Wigilijna kapusta z grzybami

To podstawa do innych dań (pierogów, kulebiaków, pasztecików). Osobno też stanowi dobrą przekąskę.

 

Pochodzenie przepisu

moja mama  + gazetka z 2010 „Święta jak u Mamy”

 

Składniki

  • kapusta kiszona – 750g
  • grzyby – 40g suszonych grzybów, u mnie podgrzybki (w przepisie kilogram pieczarek)
  • masło – 4 łyżki
  • cebula – 2, w przepisie 0,5 (ja jestem zwolenniczką dużej ilości cebuli)
  • sól, pieprz

 

 

Dwa garnki.

W pierwszym namaczamy w zimnej wodzie suszone grzyby i zostawiamy je na całą noc (z pieczarkami tak nie robimy).

Następnego dnia gotujemy przez 30 minut na małym ogniu suszone grzyby. Wody nie wylewamy, grzyby odcedzamy.

 

W drugim garnku. Wlewamy szklankę wody, wkładamy kapustę kiszoną i gotujemy na małym ogniu przez 30 minut.
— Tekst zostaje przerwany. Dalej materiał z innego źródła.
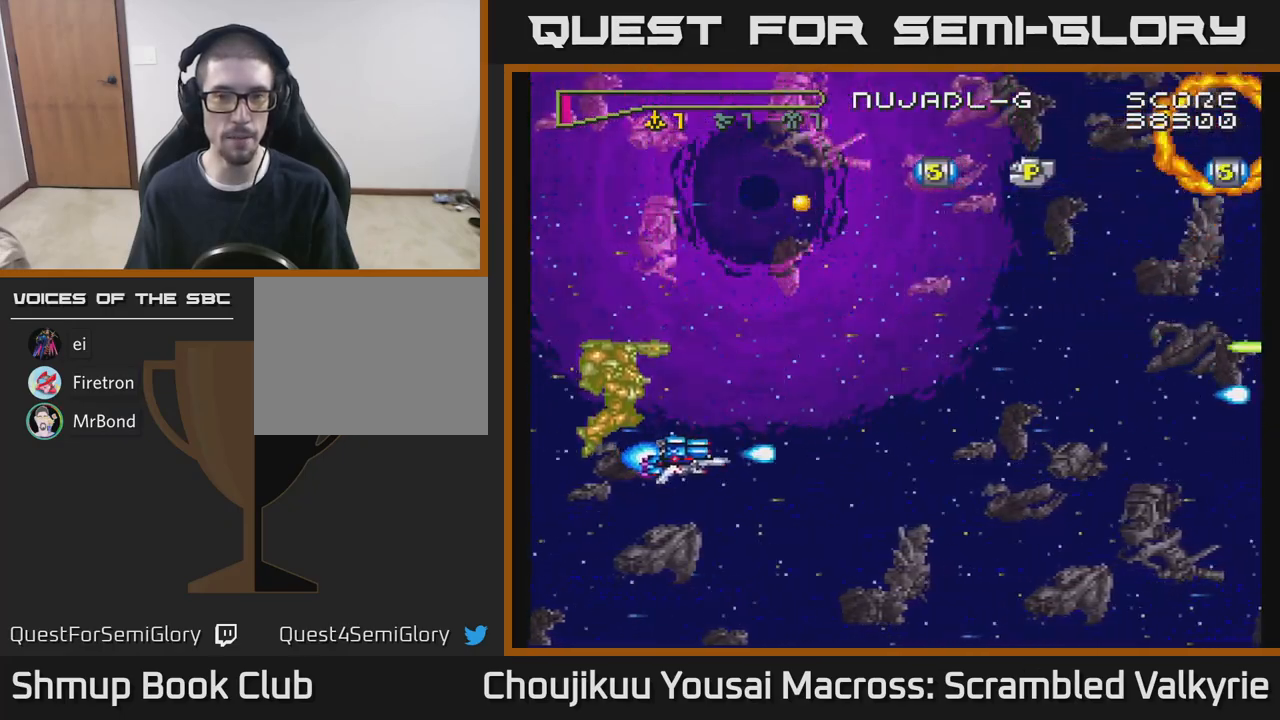
{"buttons": ["A", "DPAD_UP"], "events": [[33, "DPAD_DOWN", "up"], [33, "DPAD_LEFT", "down"], [150, "DPAD_DOWN", "down"], [150, "DPAD_LEFT", "up"], [183, "DPAD_RIGHT", "down"], [250, "DPAD_DOWN", "up"], [317, "DPAD_UP", "down"], [350, "DPAD_RIGHT", "up"]]}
Do kapusty dodać 2 łyżki masła i wodę z gotowania grzybów. Gotować nadal na małym ogniu (ok. 20 minut).

Odcedzone grzyby pokroić.

Na patelni stopić 2 łyżki masła, dodać grzyby i pokrojoną cebulę. Podsmażyć, dolać trochę wody z garnka z kapustą. Przyprawić solą i pieprzem.

Dodać grzyby i cebulę do kapusty. Wymieszać i gotować aż kapusta będzie miękka.

I jak?

Na drugi dzień ta kapusta to rewelacja. Nie mogłam wyjść z kuchni, tak mnie ciągnęło do garnka. Kapusta jest delikatna, tajemnicą jest masło (mama daje więcej, ja ograniczyłam się do 4 łyżek). Można powiększyć ilość grzybów, dodać pieczarki (w oryginale proponowano kilogram, więc bardziej grzybowa ta kapusta niż kapuściana z grzybowymi dodatkami). Myślałam, żeby ulepić pierogi, ale jak tak dalej pójdzie, po prostu zjem ją jako osobne danie. Początkowo trochę się zdziwiłam, gdy w gazetce od mamy znalazłam takie danie „wigilijna kapusta z pieczarkami”, ale teraz rozumiem. Naprawdę smaczna kapusta. Jestem zachwycona.